_Recorded data_
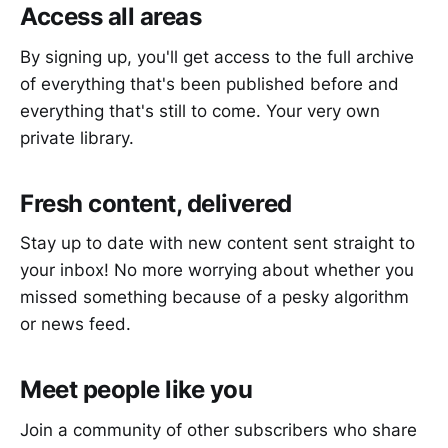
Access all areas
By signing up, you'll get access to the full archive
of everything that's been published before and
everything that's still to come. Your very own
private library.
Fresh content, delivered
Stay up to date with new content sent straight to
your inbox! No more worrying about whether you
missed something because of a pesky algorithm
or news feed.
Meet people like you
Join a community of other subscribers who share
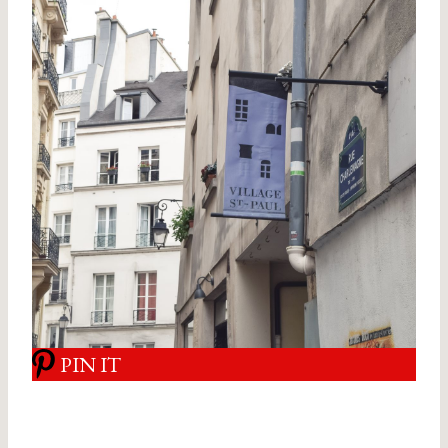
PIN IT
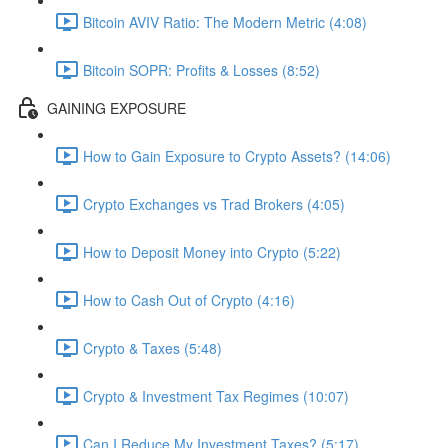
Bitcoin AVIV Ratio: The Modern Metric (4:08)
Bitcoin SOPR: Profits & Losses (8:52)
GAINING EXPOSURE
How to Gain Exposure to Crypto Assets? (14:06)
Crypto Exchanges vs Trad Brokers (4:05)
How to Deposit Money into Crypto (5:22)
How to Cash Out of Crypto (4:16)
Crypto & Taxes (5:48)
Crypto & Investment Tax Regimes (10:07)
Can I Reduce My Investment Taxes? (5:17)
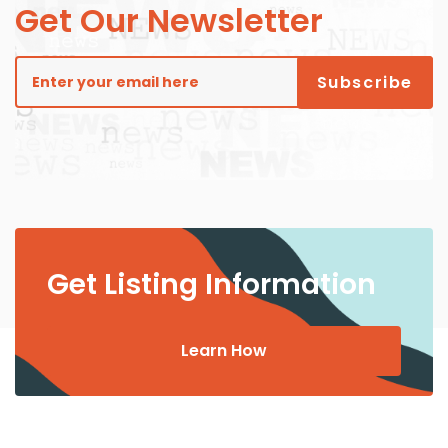
Get Our Newsletter
Get Listing Information
Learn How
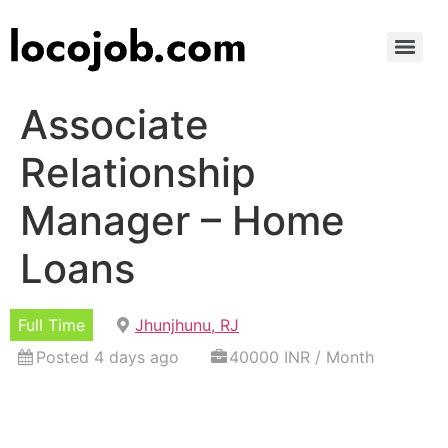
Associate
Relationship
Manager – Home
Loans
Full Time
Jhunjhunu, RJ
Posted 4 days ago
40000 INR / Month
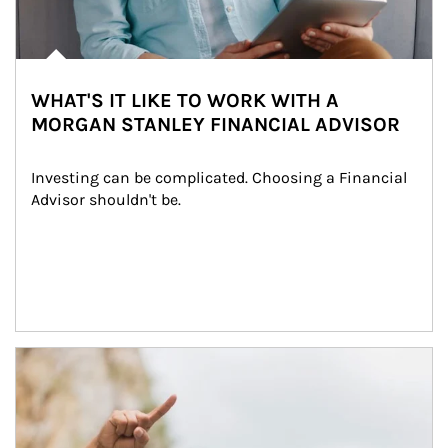
WHAT'S IT LIKE TO WORK WITH A
MORGAN STANLEY FINANCIAL ADVISOR
Investing can be complicated. Choosing a Financial 
Advisor shouldn't be.
Article Image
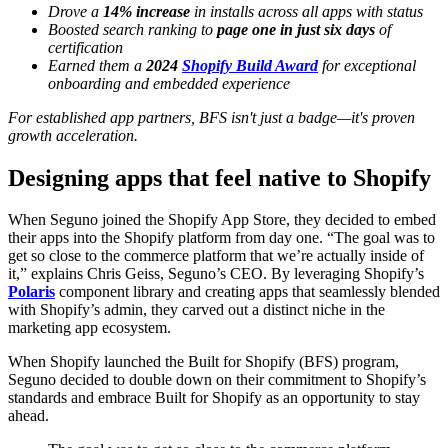
Drove a
14% increase
in installs across all apps with status
Boosted search ranking to
page one in just six days
of
certification
Earned them a
2024
Shopify Build Award
for exceptional
onboarding and embedded experience
For established app partners, BFS isn't just a badge—it's proven
growth acceleration.
Designing apps that feel native to Shopify
When Seguno joined the Shopify App Store, they decided to embed
their apps into the Shopify platform from day one. “The goal was to
get so close to the commerce platform that we’re actually inside of
it,” explains Chris Geiss, Seguno’s CEO. By leveraging Shopify’s
Polaris
component library and creating apps that seamlessly blended
with Shopify’s admin, they carved out a distinct niche in the
marketing app ecosystem.
When Shopify launched the Built for Shopify (BFS) program,
Seguno decided to double down on their commitment to Shopify’s
standards and embrace Built for Shopify as an opportunity to stay
ahead.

_Work to complete_
Switch "Full Time" to "Part Time" in the stretch from the line containing "Bitcoin AVIV Ratio: The Modern Metric (4:08)" through the end of the entries, and give those lines back with nothing else changed. Leave the pictures out of your answer.

_Solution to this problem_
Bitcoin AVIV Ratio: The Modern Metric (4:08)
Bitcoin SOPR: Profits & Losses (8:52)
GAINING EXPOSURE
How to Gain Exposure to Crypto Assets? (14:06)
Crypto Exchanges vs Trad Brokers (4:05)
How to Deposit Money into Crypto (5:22)
How to Cash Out of Crypto (4:16)
Crypto & Taxes (5:48)
Crypto & Investment Tax Regimes (10:07)
Can I Reduce My Investment Taxes? (5:17)
Get Our Newsletter
Get Listing Information
Learn How
Associate
Relationship
Manager – Home
Loans
Part Time
Jhunjhunu, RJ
Posted 4 days ago
40000 INR / Month
WHAT'S IT LIKE TO WORK WITH A
MORGAN STANLEY FINANCIAL ADVISOR
Investing can be complicated. Choosing a Financial 
Advisor shouldn't be.
Article Image
Drove a
14% increase
in installs across all apps with status
Boosted search ranking to
page one in just six days
of
certification
Earned them a
2024
Shopify Build Award
for exceptional
onboarding and embedded experience
For established app partners, BFS isn't just a badge—it's proven
growth acceleration.
Designing apps that feel native to Shopify
When Seguno joined the Shopify App Store, they decided to embed
their apps into the Shopify platform from day one. “The goal was to
get so close to the commerce platform that we’re actually inside of
it,” explains Chris Geiss, Seguno’s CEO. By leveraging Shopify’s
Polaris
component library and creating apps that seamlessly blended
with Shopify’s admin, they carved out a distinct niche in the
marketing app ecosystem.
When Shopify launched the Built for Shopify (BFS) program,
Seguno decided to double down on their commitment to Shopify’s
standards and embrace Built for Shopify as an opportunity to stay
ahead.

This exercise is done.